2019/20 Women’s premier league season kicks off.

When Kurt Okraku, Ghana FA new President walked onto the pitch at McDan park at La to kick the ball to usher in the 2019/20 Women’s premier league season, there were respectable eyeballs watching.

By the standards of the Women’s game in the West African country, the numbers were unprecedented, the kick off never seen before, too.

There are those who believe the presence of the first citizen of the country’s football drew the numbers, but week in and out, people turned out in their numbers to watch matches at venues across the country.

Others, whom hitherto had no interest in the game, paid attention via livestreams.

Never before has there been such attention given to Women’s football, and never before has women’s football had such a platform to be seen by masses who do not make it to the stadia for varied reasons.

With the wealth of talent and quality always undermined, the two months of league football offered an opportunity to change attitudes.

The 7th edition of the Women’s premier league which appeared to have a well laid down plan to take off, drove that message.

It made great strides in the early days of 2020. Attendances at games increased game by game, media hype and euphoria grew higher with matches viewed on Facebook setting a record of 5.8k views.

Kurt Okraku and Hillary Boateng, head of the women’s league committee, had just started, but won hearts. Aficionados emerged as matches drew bigger audience. There was a sense that the now canceled football season could be a turning point.

This was a season that would propel the women’s game into wider consciousness, a season that provides an opportunity to not only build on the foundation but to surpass the achievement and break grounds.

But, the COVID-19 pandemic has left the game in unwarranted position. If the men’s game has suffered enormously, there will be a deeper and more far reaching consequences for the women’s game.

Confederation of African football (CAF), gave us an idea. When the continent’s football governing body took a decision to postpone men’s division of their competitions, they canceled the Women’s AFCON; a testimony of how the sport continue to lurk behind.

Ghana FA has keen interest in growing women’s game in Ghana with a plan of doubling the number of women and girls taking part in football, and improving commercial prospects.

When the Youth Employment Agency (YEA), made available a financial package to support 1000 athletes for the next half a year, the GFA handed it to the girls.

The FA President described it as a Game Changer, but the real Game Changer, is the impact this would have on women who desire to be part of football, the real Game Changer, is the message sent to the world that, women’s football is core for the FA.

If there’s more, women would have their share of the cake, but at this point those in charge of football, are grappling with how to recover from the havoc caused by COVID-19.

The havoc that has left the development hanging by a tailor thread. The havoc, that has forced some football teams to be under a self induced ‘lockdown’.

Since COVID-19 showed its ugly head, some clubs have made little or no efforts to sustain the standards set to improve awareness about the existence of the league.

It was mandatory for all participating teams in the 2019/20 women’s league to have a social media page to keep their fans informed, engaged and entertained.

But, some teams killed that vibe even before football was halted; there were no updates on the club or players daily activities in absence of matches.

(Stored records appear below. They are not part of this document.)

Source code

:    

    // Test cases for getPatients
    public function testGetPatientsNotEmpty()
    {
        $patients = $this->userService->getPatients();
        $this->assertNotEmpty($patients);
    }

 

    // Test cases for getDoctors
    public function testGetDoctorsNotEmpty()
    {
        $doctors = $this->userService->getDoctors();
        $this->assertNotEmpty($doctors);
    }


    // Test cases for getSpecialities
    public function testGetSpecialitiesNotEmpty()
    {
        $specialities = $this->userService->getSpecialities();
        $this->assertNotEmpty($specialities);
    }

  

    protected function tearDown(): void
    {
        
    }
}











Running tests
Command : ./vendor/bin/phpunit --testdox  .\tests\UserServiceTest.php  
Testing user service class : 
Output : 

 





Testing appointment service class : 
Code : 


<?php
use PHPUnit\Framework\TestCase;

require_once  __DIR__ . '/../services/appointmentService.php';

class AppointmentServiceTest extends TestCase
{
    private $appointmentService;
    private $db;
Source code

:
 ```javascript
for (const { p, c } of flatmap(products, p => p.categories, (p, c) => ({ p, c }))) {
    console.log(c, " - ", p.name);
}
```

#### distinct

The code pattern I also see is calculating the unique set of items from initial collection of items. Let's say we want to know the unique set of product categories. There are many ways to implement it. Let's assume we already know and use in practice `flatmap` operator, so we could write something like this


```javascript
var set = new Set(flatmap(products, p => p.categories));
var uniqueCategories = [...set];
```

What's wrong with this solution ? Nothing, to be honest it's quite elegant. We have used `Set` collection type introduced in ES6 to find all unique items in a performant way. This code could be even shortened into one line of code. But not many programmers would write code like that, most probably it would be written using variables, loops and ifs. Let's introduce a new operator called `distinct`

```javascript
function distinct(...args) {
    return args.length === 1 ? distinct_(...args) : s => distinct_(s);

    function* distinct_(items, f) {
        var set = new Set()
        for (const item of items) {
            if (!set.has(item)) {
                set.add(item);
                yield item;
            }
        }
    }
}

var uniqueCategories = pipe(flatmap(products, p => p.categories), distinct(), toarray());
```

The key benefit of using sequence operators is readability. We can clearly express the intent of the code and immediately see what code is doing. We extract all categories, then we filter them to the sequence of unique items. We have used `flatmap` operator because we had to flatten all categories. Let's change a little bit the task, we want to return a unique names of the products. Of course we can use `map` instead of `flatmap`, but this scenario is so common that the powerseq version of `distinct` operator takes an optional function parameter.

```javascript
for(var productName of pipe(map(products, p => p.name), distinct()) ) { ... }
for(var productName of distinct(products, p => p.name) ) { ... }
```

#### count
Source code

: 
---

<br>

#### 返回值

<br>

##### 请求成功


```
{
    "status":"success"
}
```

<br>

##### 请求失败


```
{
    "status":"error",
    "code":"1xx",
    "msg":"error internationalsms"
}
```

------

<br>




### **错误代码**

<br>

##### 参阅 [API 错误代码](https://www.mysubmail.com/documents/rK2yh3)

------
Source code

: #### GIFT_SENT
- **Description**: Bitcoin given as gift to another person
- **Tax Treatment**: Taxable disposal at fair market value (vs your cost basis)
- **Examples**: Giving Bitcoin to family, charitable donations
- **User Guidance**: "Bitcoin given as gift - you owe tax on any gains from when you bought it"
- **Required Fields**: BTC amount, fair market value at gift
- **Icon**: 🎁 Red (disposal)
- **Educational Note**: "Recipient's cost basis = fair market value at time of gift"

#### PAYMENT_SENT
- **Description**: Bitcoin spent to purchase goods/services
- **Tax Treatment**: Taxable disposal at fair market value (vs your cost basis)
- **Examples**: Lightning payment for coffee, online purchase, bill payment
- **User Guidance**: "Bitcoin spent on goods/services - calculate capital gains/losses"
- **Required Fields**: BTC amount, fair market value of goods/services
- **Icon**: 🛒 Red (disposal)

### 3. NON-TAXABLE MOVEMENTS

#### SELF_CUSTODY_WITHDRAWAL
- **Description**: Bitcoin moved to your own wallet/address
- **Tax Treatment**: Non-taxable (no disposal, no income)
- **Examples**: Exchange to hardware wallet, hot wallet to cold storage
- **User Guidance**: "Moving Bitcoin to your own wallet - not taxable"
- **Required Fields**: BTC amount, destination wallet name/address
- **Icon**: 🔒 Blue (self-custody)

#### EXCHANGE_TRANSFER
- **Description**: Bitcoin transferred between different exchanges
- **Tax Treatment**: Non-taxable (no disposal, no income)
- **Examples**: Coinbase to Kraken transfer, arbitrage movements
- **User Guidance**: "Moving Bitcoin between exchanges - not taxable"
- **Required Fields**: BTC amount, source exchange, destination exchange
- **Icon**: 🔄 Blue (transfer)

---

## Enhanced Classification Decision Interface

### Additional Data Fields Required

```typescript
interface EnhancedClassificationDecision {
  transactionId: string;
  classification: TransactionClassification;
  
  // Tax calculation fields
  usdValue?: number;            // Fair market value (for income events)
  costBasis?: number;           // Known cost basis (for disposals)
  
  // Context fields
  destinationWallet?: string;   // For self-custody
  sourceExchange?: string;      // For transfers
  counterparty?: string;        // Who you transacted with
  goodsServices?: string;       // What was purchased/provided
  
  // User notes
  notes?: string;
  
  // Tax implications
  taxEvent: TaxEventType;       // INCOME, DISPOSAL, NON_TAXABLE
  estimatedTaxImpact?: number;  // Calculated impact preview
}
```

With many already not interested, this compounded the significant challenges women’s football faced such as branding and marketing which is key in getting investors on board.

Prior to the pandemic, elite women’s football was already facing poor pitches, lower wages or no wages at all according to Kurt Okraku; prize money and conditions were equally far behind the men’s teams.

More saddening is the fact that, teams rely on the FA for income, and this, clearly indicates the teams are underfunded when compared to men’s football.

COVID-19 has hit many businesses’ profits hard, leaving companies who previously had interest to invest in women’s football unable to, if this causes the pool of sponsors to shrink – a pool that is already small, the future of women’s football will remain under financial threat.

Steps to save the game?

Women’s football had faced tough times from the scratch, it is resilient. So, COVID-19 may not be a fatal blow.

Notwithstanding, swift and decisive action is needed to sustain the recent momentum and its growth.

Women’s football should be viewed as a core business and not as a goodwill gesture to the community, hence, taking their branding and marketing game a further level.

One of the elementary factors hampering female football was the players’ attitude.

These footballers are often on a short-term contracts and they juggle other jobs and family responsibilities alongside their football careers.

There are also the issues surrounding well-being that might be felt more acutely in the sector, but clubs must actively work to supports players.

Clubs should be entrepreneurial and innovative in their approaches to generating revenue, such as fundraising and a huge presence on the internet.

Official club websites and social media activities, might just sell them to the world.

An organisation which is not on the internet rapidly, then it’s more like lighting a candle and putting it under a basket.

There is a sustained demand for women’s football when the game restarts and the teams needs to keep high supporters interest to continue advancing a “new age” of women’ football.